With this project I learned how to use advanced SQL queries to analyze data from the logs of a web service to answer important questions like "What is the most popular page?" and "When was the error rate high?"
In order to be able to run the project you will need to have installed:
- Python 2.7
- PostgressSQL
Also when postgressSQL is up and running:
- Create a database named "news" and restore the newsdata.sql dump.
- Create the following article_views and resquests_by_day database VIEWS
Take a look to my good looking SQL Create Views statements below!

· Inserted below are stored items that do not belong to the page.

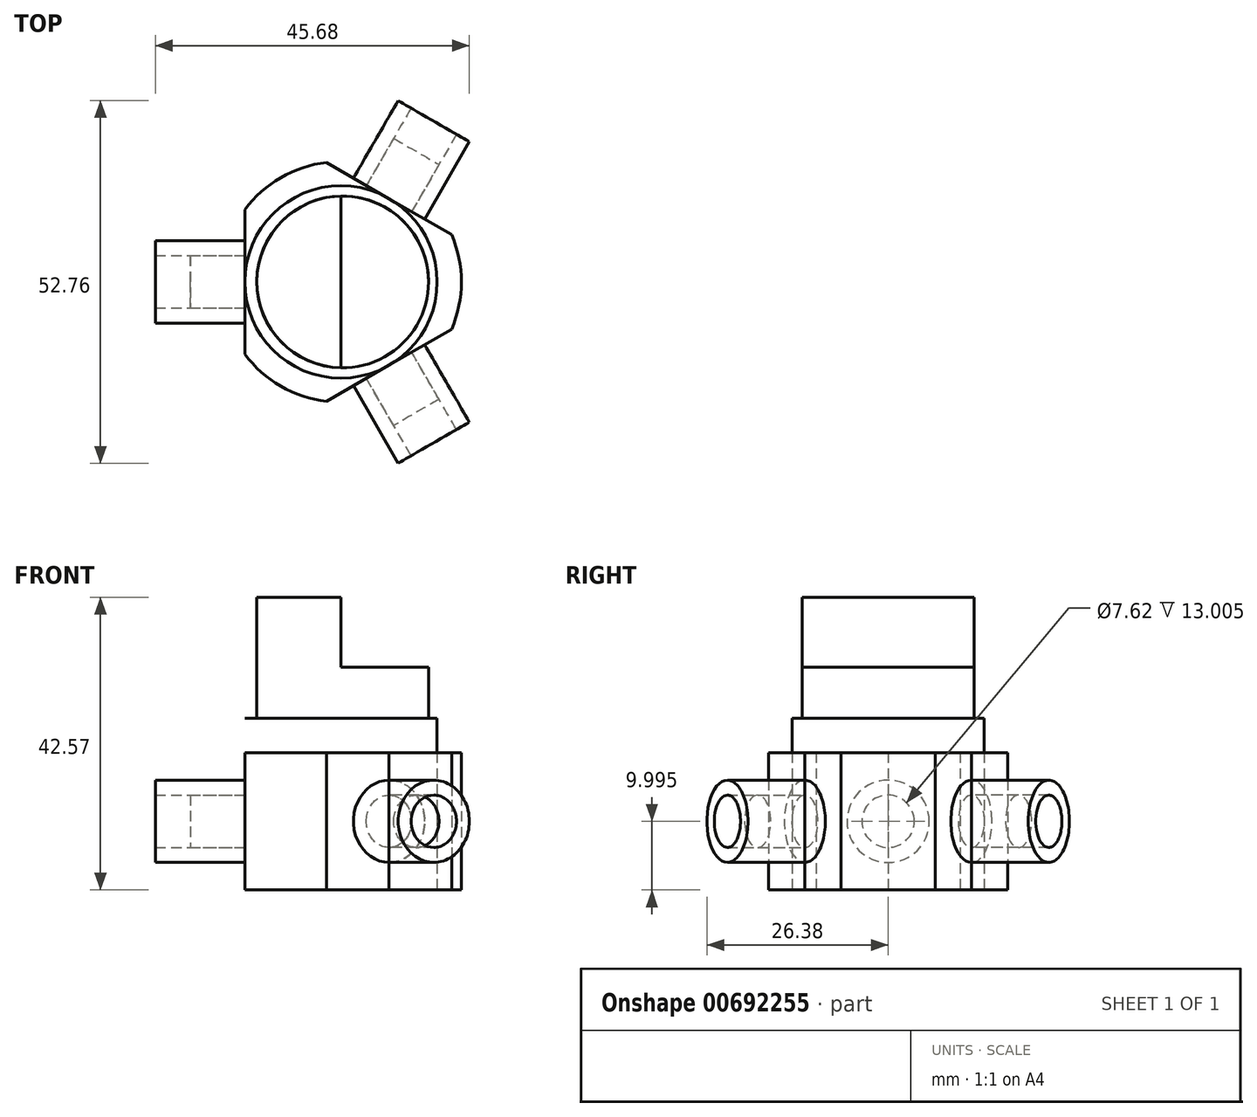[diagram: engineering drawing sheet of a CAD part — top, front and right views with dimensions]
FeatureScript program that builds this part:
annotation { "Feature Type Name" : "Feature", "Feature Type Description" : "" }
export const myFeature = defineFeature(function(context is Context, id is Id, definition is map)
    precondition{}
    {
        {
            var Q0;
            Q0=qCreatedBy(makeId("Top.planeOp"),FACE);
            var sketch = newSketch(context, id + "F0", { "sketchPlane" : qUnion([Q0])});
            skLineSegment(sketch, "E0", {"start": v(-14, -10.5) * mm, "end": v(-14, 10.5) * mm});
            skLineSegment(sketch, "E1", {"start": v(-14, 10.5) * mm, "end": v(-2.1, 17.37) * mm});
            skLineSegment(sketch, "E2", {"start": v(16.1, -6.87) * mm, "end": v(-2.1, -17.37) * mm});
            skLineSegment(sketch, "E3", {"start": v(-2.1, -17.37) * mm, "end": v(-14, -10.5) * mm});
            skLineSegment(sketch, "E4", {"start": v(-2.1, 17.37) * mm, "end": v(16.1, 6.87) * mm});
            skLineSegment(sketch, "E5", {"start": v(16.1, 6.87) * mm, "end": v(16.1, -6.87) * mm});
            skCircle(sketch, "E6", {"center": v(0, 0) * mm, "radius": 14 * mm});
            skArc(sketch, "E7", {"start": v(-2.1, 17.37) * mm, "mid": v(-8.76, 15.17) * mm, "end": v(-14, 10.5) * mm});
            skArc(sketch, "E8", {"start": v(16.1, -6.87) * mm, "mid": v(17.52, 0) * mm, "end": v(16.1, 6.87) * mm});
            skArc(sketch, "E9", {"start": v(-14, -10.5) * mm, "mid": v(-8.76, -15.17) * mm, "end": v(-2.1, -17.37) * mm});
            skCircle(sketch, "E10", {"center": v(0.25, 0) * mm, "radius": 12.5 * mm});
            skSolve(sketch);
        }
        {
            var Q0;
            {var subQ1=sQuery(id+"F0.wireOp",EDGE,"E3");Q0=makeQuery(id+"F0.imprint","IMPRINT",FACE,{"disambiguationData":[TD([[makeQuery(id+"F0.imprint","IMPRINT",EDGE,{"derivedFrom":subQ1}),-1.0]])]});}
            var Q1;
            Q1=makeQuery(id+"F0.imprint","IMPRINT",FACE,{"disambiguationData":[TD([[makeQuery(id+"F0.imprint","IMPRINT",EDGE,{"derivedFrom":sQuery(id+"F0.wireOp",EDGE,"E3")}),1.0]])]});
            var Q2;
            Q2=makeQuery(id+"F0.imprint","IMPRINT",FACE,{"disambiguationData":[TD([[makeQuery(id+"F0.imprint","IMPRINT",EDGE,{"derivedFrom":sQuery(id+"F0.wireOp",EDGE,"E1")}),1.0]])]});
            var Q3;
            {var subQ1=sQuery(id+"F0.wireOp",EDGE,"E1");Q3=makeQuery(id+"F0.imprint","IMPRINT",FACE,{"disambiguationData":[TD([[makeQuery(id+"F0.imprint","IMPRINT",EDGE,{"derivedFrom":subQ1}),-1.0]])]});}
            var Q4;
            {var subQ1=sQuery(id+"F0.wireOp",EDGE,"E5");Q4=makeQuery(id+"F0.imprint","IMPRINT",FACE,{"disambiguationData":[TD([[makeQuery(id+"F0.imprint","IMPRINT",EDGE,{"derivedFrom":subQ1}),-1.0]])]});}
            var Q5;
            Q5=makeQuery(id+"F0.imprint","IMPRINT",FACE,{"disambiguationData":[TD([[makeQuery(id+"F0.imprint","IMPRINT",EDGE,{"derivedFrom":sQuery(id+"F0.wireOp",EDGE,"E5")}),1.0]])]});
            extrude(context, id + "F1", {"entities" : qUnion([Q0, Q1, Q2, Q3, Q4, Q5]), "depth" : 19.99 * mm, "offsetDistance" : 25.4 * mm});
        }
        {
            var Q0;
            {var subQ0=sQuery(id+"F0.wireOp",EDGE,"E6");var subQ1=makeQuery(id+"F0.imprint","INTERSECT",VERTEX,{"derivedFrom":[sQuery(id+"F0.wireOp",EDGE,"E0"),subQ0]});Q0=makeQuery(id+"F0.imprint","IMPRINT",FACE,{"disambiguationData":[TD([[makeQuery(id+"F0.imprint","IMPRINT",EDGE,{"disambiguationData":[TD([[subQ1,1.0]])],"derivedFrom":subQ0}),1.0]])]});}
            extrude(context, id + "F2", {"entities" : qUnion([Q0]), "depth" : 25 * mm, "offsetDistance" : 25.4 * mm});
        }
        {
            var Q0;
            Q0=makeQuery(id+"F0.imprint","IMPRINT",FACE,{"disambiguationData":[TD([[makeQuery(id+"F0.imprint","IMPRINT",EDGE,{"derivedFrom":sQuery(id+"F0.wireOp",EDGE,"E10")}),1.0]])]});
            extrude(context, id + "F3", {"entities" : qUnion([Q0]), "operationType" : NewBodyOperationType.ADD, "depth" : 37.5 * mm, "offsetDistance" : 25.4 * mm});
        }
        {
            var Q0;
            {var subQ0=sQuery(id+"F0.wireOp",EDGE,"E0");Q0=makeQuery(id+"F1.opExtrude","SWEPT_FACE",FACE,{"disambiguationData":[OSD([subQ0]),TDD([makeQuery(id+"F0.imprint","IMPRINT",EDGE,{"disambiguationData":[TD([[makeQuery(id+"F0.imprint","INTERSECT",VERTEX,{"derivedFrom":[subQ0,sQuery(id+"F0.wireOp",EDGE,"E6")]}),-1.0]])],"derivedFrom":subQ0})])]});}
            var sketch = newSketch(context, id + "F4", { "sketchPlane" : qUnion([Q0])});
            skCircle(sketch, "E11", {"center": v(0, 10) * mm, "radius": 5.98 * mm});
            skCircle(sketch, "E12", {"center": v(0, 10) * mm, "radius": 3.81 * mm});
            skSolve(sketch);
        }
        {
            var Q0;
            {var subQ0=sQuery(id+"F4.wireOp",EDGE,"E11");var subQ1=makeQuery(id+"F1.opExtrude","SWEPT_EDGE",EDGE,{"disambiguationData":[OSD([sQuery(id+"F0.wireOp",EDGE,"E0"),sQuery(id+"F0.wireOp",EDGE,"E6")]),OD(1.0)]});var subQ2=makeQuery(id+"F4.imprint","INTERSECT",VERTEX,{"disambiguationData":[OD(0.0)],"derivedFrom":[subQ1,subQ0]});Q0=makeQuery(id+"F4.imprint","IMPRINT",FACE,{"disambiguationData":[TD([[makeQuery(id+"F4.imprint","IMPRINT",EDGE,{"disambiguationData":[TD([[subQ2,-1.0]])],"derivedFrom":subQ0}),1.0]])]});}
            var Q1;
            {var subQ0=sQuery(id+"F4.wireOp",EDGE,"E11");var subQ1=makeQuery(id+"F1.opExtrude","SWEPT_EDGE",EDGE,{"disambiguationData":[OSD([sQuery(id+"F0.wireOp",EDGE,"E0"),sQuery(id+"F0.wireOp",EDGE,"E6")]),OD(1.0)]});var subQ2=makeQuery(id+"F4.imprint","INTERSECT",VERTEX,{"disambiguationData":[OD(0.0)],"derivedFrom":[subQ1,subQ0]});Q1=makeQuery(id+"F4.imprint","IMPRINT",FACE,{"disambiguationData":[TD([[makeQuery(id+"F4.imprint","IMPRINT",EDGE,{"disambiguationData":[TD([[subQ2,1.0]])],"derivedFrom":subQ0}),1.0]])]});}
            extrude(context, id + "F5", {"entities" : qUnion([Q0, Q1]), "depth" : 13 * mm, "offsetDistance" : 25.4 * mm});
        }
        {
            var Q0;
            {var subQ0=sQuery(id+"F0.wireOp",EDGE,"E2");Q0=makeQuery(id+"F1.opExtrude","SWEPT_FACE",FACE,{"disambiguationData":[OSD([subQ0]),TDD([makeQuery(id+"F0.imprint","IMPRINT",EDGE,{"disambiguationData":[TD([[makeQuery(id+"F0.imprint","INTERSECT",VERTEX,{"derivedFrom":[subQ0,sQuery(id+"F0.wireOp",EDGE,"E6")]}),-1.0]])],"derivedFrom":subQ0})])]});}
            var sketch = newSketch(context, id + "F6", { "sketchPlane" : qUnion([Q0])});
            skCircle(sketch, "E13", {"center": v(0, 10) * mm, "radius": 5.98 * mm});
            skCircle(sketch, "E14", {"center": v(0, 10) * mm, "radius": 3.81 * mm});
            skSolve(sketch);
        }
        {
            var Q0;
            Q0 = qSketchRegion(id + "F6", true);
            extrude(context, id + "F7", {"entities" : qUnion([Q0]), "depth" : 13 * mm, "offsetDistance" : 25.4 * mm});
        }
        {
            var Q0;
            {var subQ0=sQuery(id+"F4.wireOp",EDGE,"E12");var subQ1=makeQuery(id+"F1.opExtrude","SWEPT_EDGE",EDGE,{"disambiguationData":[OSD([sQuery(id+"F0.wireOp",EDGE,"E0"),sQuery(id+"F0.wireOp",EDGE,"E6")]),OD(1.0)]});var subQ2=makeQuery(id+"F4.imprint","INTERSECT",VERTEX,{"disambiguationData":[OD(0.0)],"derivedFrom":[subQ1,subQ0]});Q0=makeQuery(id+"F4.imprint","IMPRINT",FACE,{"disambiguationData":[TD([[makeQuery(id+"F4.imprint","IMPRINT",EDGE,{"disambiguationData":[TD([[subQ2,1.0]])],"derivedFrom":subQ0}),1.0]])]});}
            var Q1;
            {var subQ0=sQuery(id+"F4.wireOp",EDGE,"E12");var subQ1=makeQuery(id+"F1.opExtrude","SWEPT_EDGE",EDGE,{"disambiguationData":[OSD([sQuery(id+"F0.wireOp",EDGE,"E0"),sQuery(id+"F0.wireOp",EDGE,"E6")]),OD(1.0)]});var subQ2=makeQuery(id+"F4.imprint","INTERSECT",VERTEX,{"disambiguationData":[OD(0.0)],"derivedFrom":[subQ1,subQ0]});Q1=makeQuery(id+"F4.imprint","IMPRINT",FACE,{"disambiguationData":[TD([[makeQuery(id+"F4.imprint","IMPRINT",EDGE,{"disambiguationData":[TD([[subQ2,-1.0]])],"derivedFrom":subQ0}),1.0]])]});}
            extrude(context, id + "F8", {"entities" : qUnion([Q0, Q1]), "depth" : 7.92 * mm, "offsetDistance" : 25.4 * mm});
        }
        {
            var Q0;
            {var subQ0=sQuery(id+"F6.wireOp",EDGE,"E14");var subQ1=makeQuery(id+"F1.opExtrude","SWEPT_EDGE",EDGE,{"disambiguationData":[OSD([sQuery(id+"F0.wireOp",EDGE,"E2"),sQuery(id+"F0.wireOp",EDGE,"E6")]),OD(1.0)]});var subQ2=makeQuery(id+"F6.imprint","INTERSECT",VERTEX,{"disambiguationData":[OD(0.0)],"derivedFrom":[subQ1,subQ0]});Q0=makeQuery(id+"F6.imprint","IMPRINT",FACE,{"disambiguationData":[TD([[makeQuery(id+"F6.imprint","IMPRINT",EDGE,{"disambiguationData":[TD([[subQ2,1.0]])],"derivedFrom":subQ0}),1.0]])]});}
            var Q1;
            {var subQ0=sQuery(id+"F6.wireOp",EDGE,"E14");var subQ1=makeQuery(id+"F1.opExtrude","SWEPT_EDGE",EDGE,{"disambiguationData":[OSD([sQuery(id+"F0.wireOp",EDGE,"E2"),sQuery(id+"F0.wireOp",EDGE,"E6")]),OD(1.0)]});var subQ2=makeQuery(id+"F6.imprint","INTERSECT",VERTEX,{"disambiguationData":[OD(0.0)],"derivedFrom":[subQ1,subQ0]});Q1=makeQuery(id+"F6.imprint","IMPRINT",FACE,{"disambiguationData":[TD([[makeQuery(id+"F6.imprint","IMPRINT",EDGE,{"disambiguationData":[TD([[subQ2,-1.0]])],"derivedFrom":subQ0}),1.0]])]});}
            extrude(context, id + "F9", {"entities" : qUnion([Q0, Q1]), "depth" : 7.92 * mm, "offsetDistance" : 25.4 * mm});
        }
        {
            var Q0;
            {var subQ0=sQuery(id+"F0.wireOp",EDGE,"E4");Q0=makeQuery(id+"F1.opExtrude","SWEPT_FACE",FACE,{"disambiguationData":[OSD([subQ0]),TDD([makeQuery(id+"F0.imprint","IMPRINT",EDGE,{"disambiguationData":[TD([[makeQuery(id+"F0.imprint","INTERSECT",VERTEX,{"derivedFrom":[subQ0,sQuery(id+"F0.wireOp",EDGE,"E6")]}),-1.0]])],"derivedFrom":subQ0})])]});}
            var sketch = newSketch(context, id + "F10", { "sketchPlane" : qUnion([Q0])});
            skCircle(sketch, "E15", {"center": v(0, 10) * mm, "radius": 5.98 * mm});
            skCircle(sketch, "E16", {"center": v(0, 10) * mm, "radius": 3.81 * mm});
            skSolve(sketch);
        }
        {
            var Q0;
            {var subQ0=sQuery(id+"F10.wireOp",EDGE,"E15");var subQ1=makeQuery(id+"F1.opExtrude","SWEPT_EDGE",EDGE,{"disambiguationData":[OSD([sQuery(id+"F0.wireOp",EDGE,"E4"),sQuery(id+"F0.wireOp",EDGE,"E6")]),OD(1.0)]});var subQ2=makeQuery(id+"F10.imprint","INTERSECT",VERTEX,{"disambiguationData":[OD(0.0)],"derivedFrom":[subQ1,subQ0]});Q0=makeQuery(id+"F10.imprint","IMPRINT",FACE,{"disambiguationData":[TD([[makeQuery(id+"F10.imprint","IMPRINT",EDGE,{"disambiguationData":[TD([[subQ2,1.0]])],"derivedFrom":subQ0}),1.0]])]});}
            var Q1;
            {var subQ0=sQuery(id+"F10.wireOp",EDGE,"E15");var subQ1=makeQuery(id+"F1.opExtrude","SWEPT_EDGE",EDGE,{"disambiguationData":[OSD([sQuery(id+"F0.wireOp",EDGE,"E4"),sQuery(id+"F0.wireOp",EDGE,"E6")]),OD(1.0)]});var subQ2=makeQuery(id+"F10.imprint","INTERSECT",VERTEX,{"disambiguationData":[OD(0.0)],"derivedFrom":[subQ1,subQ0]});Q1=makeQuery(id+"F10.imprint","IMPRINT",FACE,{"disambiguationData":[TD([[makeQuery(id+"F10.imprint","IMPRINT",EDGE,{"disambiguationData":[TD([[subQ2,-1.0]])],"derivedFrom":subQ0}),1.0]])]});}
            extrude(context, id + "F11", {"entities" : qUnion([Q0, Q1]), "depth" : 13 * mm, "offsetDistance" : 25.4 * mm});
        }
        {
            var Q0;
            {var subQ0=sQuery(id+"F10.wireOp",EDGE,"E16");var subQ1=makeQuery(id+"F1.opExtrude","SWEPT_EDGE",EDGE,{"disambiguationData":[OSD([sQuery(id+"F0.wireOp",EDGE,"E4"),sQuery(id+"F0.wireOp",EDGE,"E6")]),OD(1.0)]});var subQ2=makeQuery(id+"F10.imprint","INTERSECT",VERTEX,{"disambiguationData":[OD(0.0)],"derivedFrom":[subQ1,subQ0]});Q0=makeQuery(id+"F10.imprint","IMPRINT",FACE,{"disambiguationData":[TD([[makeQuery(id+"F10.imprint","IMPRINT",EDGE,{"disambiguationData":[TD([[subQ2,-1.0]])],"derivedFrom":subQ0}),1.0]])]});}
            var Q1;
            {var subQ0=sQuery(id+"F10.wireOp",EDGE,"E16");var subQ1=makeQuery(id+"F1.opExtrude","SWEPT_EDGE",EDGE,{"disambiguationData":[OSD([sQuery(id+"F0.wireOp",EDGE,"E4"),sQuery(id+"F0.wireOp",EDGE,"E6")]),OD(1.0)]});var subQ2=makeQuery(id+"F10.imprint","INTERSECT",VERTEX,{"disambiguationData":[OD(0.0)],"derivedFrom":[subQ1,subQ0]});Q1=makeQuery(id+"F10.imprint","IMPRINT",FACE,{"disambiguationData":[TD([[makeQuery(id+"F10.imprint","IMPRINT",EDGE,{"disambiguationData":[TD([[subQ2,1.0]])],"derivedFrom":subQ0}),1.0]])]});}
            extrude(context, id + "F12", {"entities" : qUnion([Q0, Q1]), "depth" : 7.92 * mm, "offsetDistance" : 25.4 * mm});
        }
        {
            var Q0;
            Q0=makeQuery(id+"F3.opExtrude","CAP_FACE",FACE,{"disambiguationData":[OSD([sQuery(id+"F0.wireOp",EDGE,"E10")])],"isStart":false});
            var sketch = newSketch(context, id + "F13", { "sketchPlane" : qUnion([Q0])});
            skLineSegment(sketch, "E17", {"start": v(0, -12.5) * mm, "end": v(0, 12.5) * mm});
            skSolve(sketch);
        }
        {
            var Q0;
            Q0 = qSketchRegion(id + "F13", true);
            var Q1;
            {var subQ0=sQuery(id+"F13.wireOp",EDGE,"E17");Q1=makeQuery(id+"F13.imprint","IMPRINT",FACE,{"disambiguationData":[TD([[makeQuery(id+"F13.imprint","IMPRINT",EDGE,{"derivedFrom":subQ0}),1.0]])]});}
            extrude(context, id + "F14", {"entities" : qUnion([Q0, Q1]), "operationType" : NewBodyOperationType.ADD, "depth" : 5.08 * mm, "offsetDistance" : 25.4 * mm});
        }
        {
            var Q0;
            Q0=makeQuery(id+"F3.opExtrude","CAP_FACE",FACE,{"disambiguationData":[OSD([sQuery(id+"F0.wireOp",EDGE,"E10")])],"isStart":false});
            extrude(context, id + "F15", {"entities" : qUnion([Q0]), "operationType" : NewBodyOperationType.REMOVE, "oppositeDirection" : true, "depth" : 5.08 * mm, "offsetDistance" : 25.4 * mm});
        }
    });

CREATE VIEW article_views AS
SELECT
a.id,
count(a.id) AS views
FROM articles AS a
JOIN log AS l
ON l.path = CONCAT('/article/', a.slug)
WHERE l.status = '200 OK'
GROUP BY a.id;
CREATE VIEW requests_by_day AS
SELECT
day,
requests,
count(*) AS errors
FROM log,
(SELECT
DATE_TRUNC('day', time) AS day,
count(*) AS requests
FROM log GROUP BY day) AS rbd
WHERE
day = DATE_TRUNC('day', log.time)
and log.status = '404 NOT FOUND'
GROUP BY day, requests;
- Keep calm my friend.
- Clone the source code in your local envarioment
- Enter to the code directory and run the command:
python log_analysis.py
What log_analysis.py will do is to connect to the database and for each query especified in analyze.py file it will consult the 'news' named database and print the results in the console.